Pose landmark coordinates
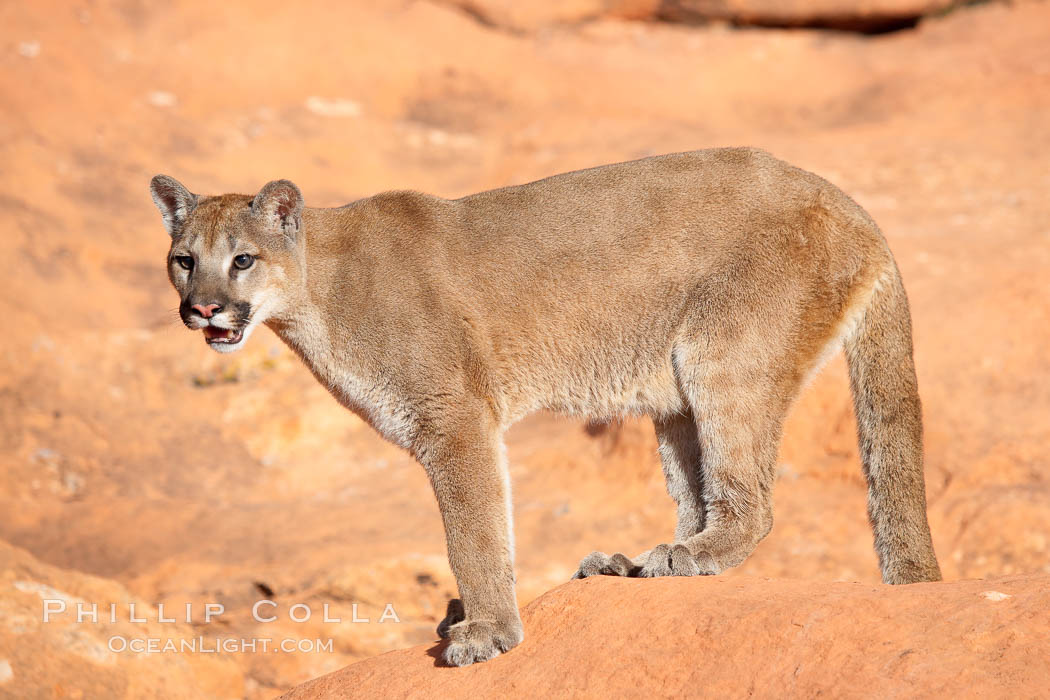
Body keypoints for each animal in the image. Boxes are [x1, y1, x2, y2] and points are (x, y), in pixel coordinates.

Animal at [150, 146, 944, 667]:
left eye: (242, 259)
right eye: (185, 259)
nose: (202, 309)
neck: (313, 292)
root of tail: (851, 203)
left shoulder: (455, 420)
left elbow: (473, 534)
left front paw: (486, 631)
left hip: (724, 356)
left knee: (751, 503)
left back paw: (687, 556)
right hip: (674, 392)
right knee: (700, 493)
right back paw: (640, 564)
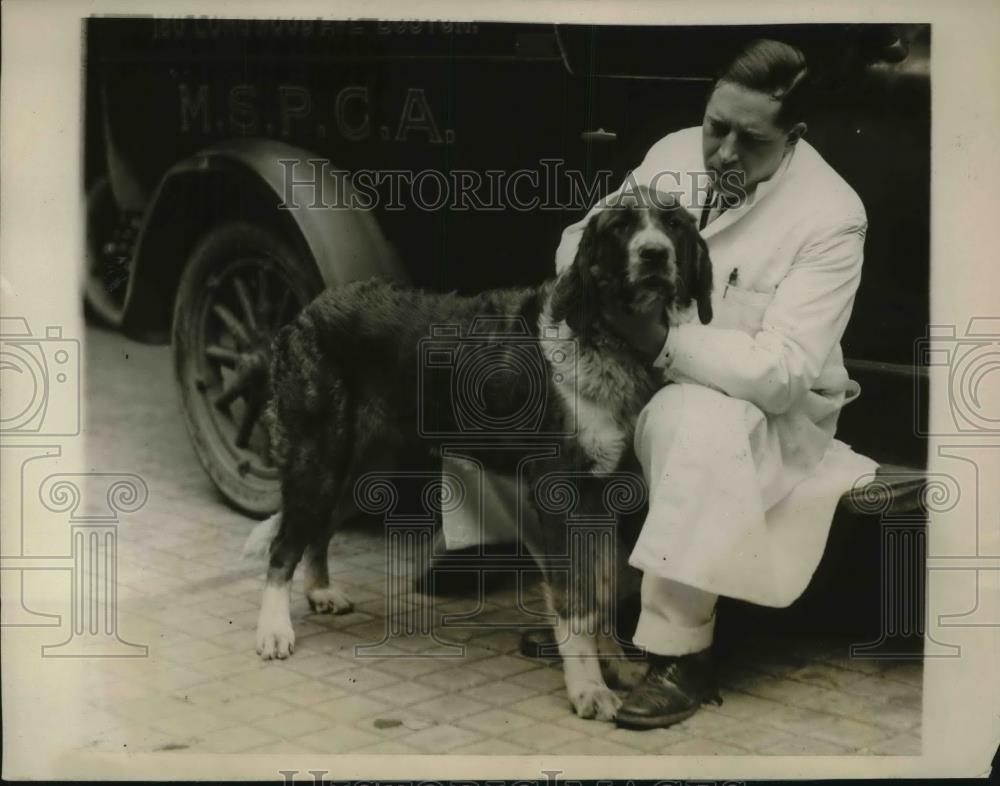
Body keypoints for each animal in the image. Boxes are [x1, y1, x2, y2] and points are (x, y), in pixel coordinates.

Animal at [254, 187, 716, 720]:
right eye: (621, 225)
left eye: (673, 224)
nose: (655, 254)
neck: (608, 342)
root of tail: (308, 311)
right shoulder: (563, 497)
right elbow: (578, 604)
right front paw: (588, 688)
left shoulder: (604, 497)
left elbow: (603, 587)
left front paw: (617, 667)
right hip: (321, 457)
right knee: (284, 544)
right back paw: (273, 629)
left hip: (369, 467)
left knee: (320, 527)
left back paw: (320, 589)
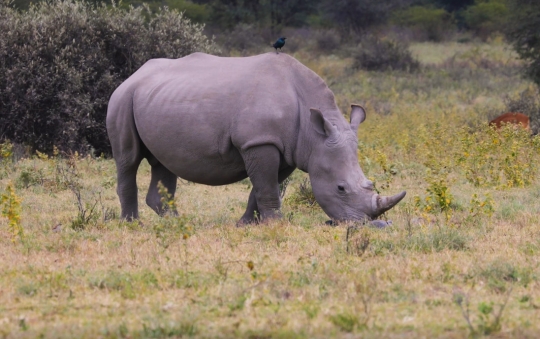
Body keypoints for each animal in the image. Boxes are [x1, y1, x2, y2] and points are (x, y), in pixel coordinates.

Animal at [106, 51, 404, 224]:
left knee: (164, 162)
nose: (366, 224)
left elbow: (263, 187)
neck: (313, 133)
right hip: (122, 98)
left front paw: (247, 223)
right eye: (341, 188)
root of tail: (134, 74)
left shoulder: (288, 148)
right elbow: (266, 186)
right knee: (128, 159)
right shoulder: (259, 141)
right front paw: (276, 224)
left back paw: (176, 221)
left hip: (157, 99)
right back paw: (132, 224)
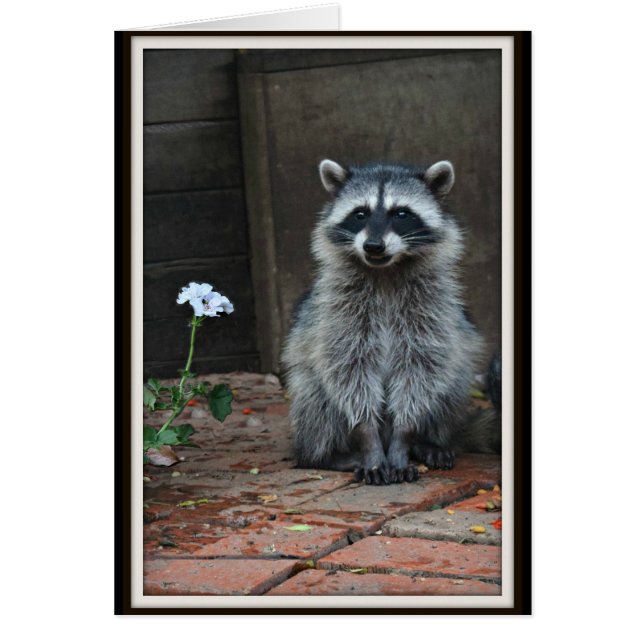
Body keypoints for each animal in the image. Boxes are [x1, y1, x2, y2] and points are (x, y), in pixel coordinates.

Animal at [282, 159, 499, 485]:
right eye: (360, 213)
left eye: (401, 213)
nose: (373, 246)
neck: (384, 271)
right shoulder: (337, 311)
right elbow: (350, 370)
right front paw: (368, 439)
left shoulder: (433, 311)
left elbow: (421, 370)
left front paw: (404, 436)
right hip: (310, 391)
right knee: (316, 398)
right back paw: (322, 455)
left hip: (455, 378)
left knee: (451, 384)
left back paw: (427, 442)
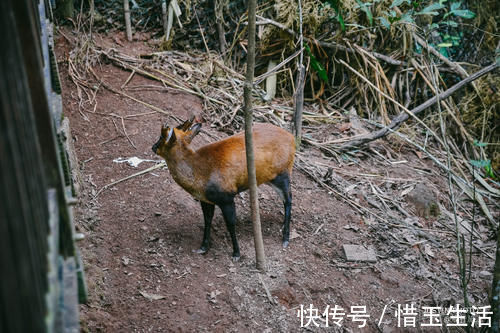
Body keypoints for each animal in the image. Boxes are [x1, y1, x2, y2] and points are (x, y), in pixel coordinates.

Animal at [150, 116, 294, 260]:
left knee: (288, 200)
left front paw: (236, 253)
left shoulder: (226, 197)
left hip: (282, 173)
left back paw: (285, 239)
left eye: (161, 137)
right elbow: (207, 220)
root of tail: (292, 139)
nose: (153, 147)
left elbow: (230, 224)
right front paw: (203, 247)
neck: (199, 173)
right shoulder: (205, 199)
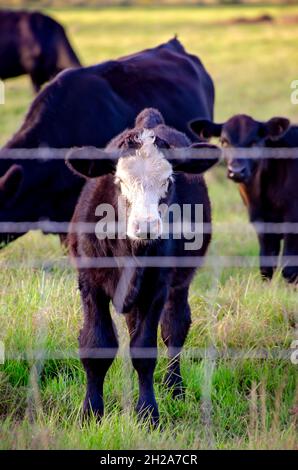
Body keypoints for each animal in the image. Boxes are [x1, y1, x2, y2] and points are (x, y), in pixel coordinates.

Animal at [66, 108, 218, 424]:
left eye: (168, 181)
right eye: (120, 181)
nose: (146, 225)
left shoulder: (157, 287)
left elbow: (144, 349)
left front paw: (148, 412)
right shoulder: (89, 282)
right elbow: (96, 344)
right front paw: (91, 411)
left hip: (179, 283)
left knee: (175, 327)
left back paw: (175, 386)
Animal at [190, 114, 296, 282]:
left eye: (254, 142)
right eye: (224, 141)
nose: (237, 171)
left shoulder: (292, 220)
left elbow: (289, 270)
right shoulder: (261, 223)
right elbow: (266, 267)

- **Problem to solve**: For this task, write out exactly the lines of the entries above, starting at the line with "left eye: (673, 224)" and ending at the line with "right back paw: (273, 629)", both included, and no others.

- **Answer box**:
left eye: (673, 224)
nose: (655, 254)
neck: (608, 342)
root of tail: (308, 311)
right shoulder: (563, 497)
right elbow: (578, 604)
right front paw: (588, 688)
left shoulder: (604, 497)
left elbow: (603, 587)
left front paw: (617, 667)
right hip: (321, 457)
right knee: (284, 544)
right back paw: (273, 629)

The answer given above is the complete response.